[Opening Source material section]

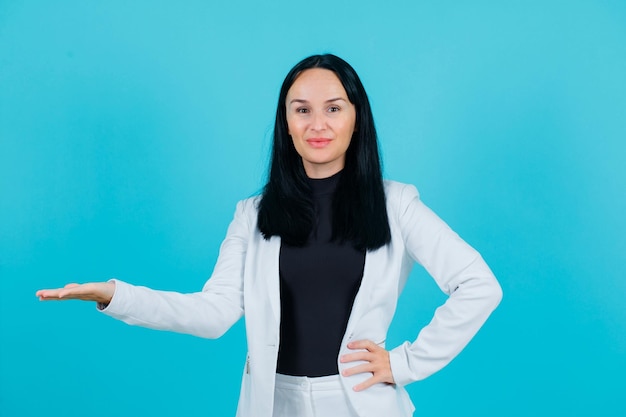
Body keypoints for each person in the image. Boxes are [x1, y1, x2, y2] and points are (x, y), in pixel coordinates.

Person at [37, 54, 502, 417]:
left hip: (360, 402)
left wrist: (404, 363)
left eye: (333, 109)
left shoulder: (396, 204)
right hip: (273, 402)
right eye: (302, 110)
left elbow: (479, 285)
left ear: (356, 118)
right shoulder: (253, 214)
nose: (317, 124)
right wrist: (115, 295)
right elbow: (213, 313)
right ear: (285, 121)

[Closing Source material section]

Reproduce every entry word for word, but skip any pictures.

Result for this task:
Body keypoints for each person in the image. Boxes are [x1, y1, x2, y2] and points are (x, y), in pixel coordinates.

Person at [37, 54, 502, 417]:
left hip: (360, 402)
left wrist: (404, 363)
left eye: (333, 109)
left shoulder: (396, 204)
right hip: (273, 402)
right eye: (302, 110)
left elbow: (479, 285)
left ear: (356, 118)
right shoulder: (253, 214)
nose: (317, 124)
right wrist: (115, 295)
right elbow: (213, 313)
right ear: (285, 121)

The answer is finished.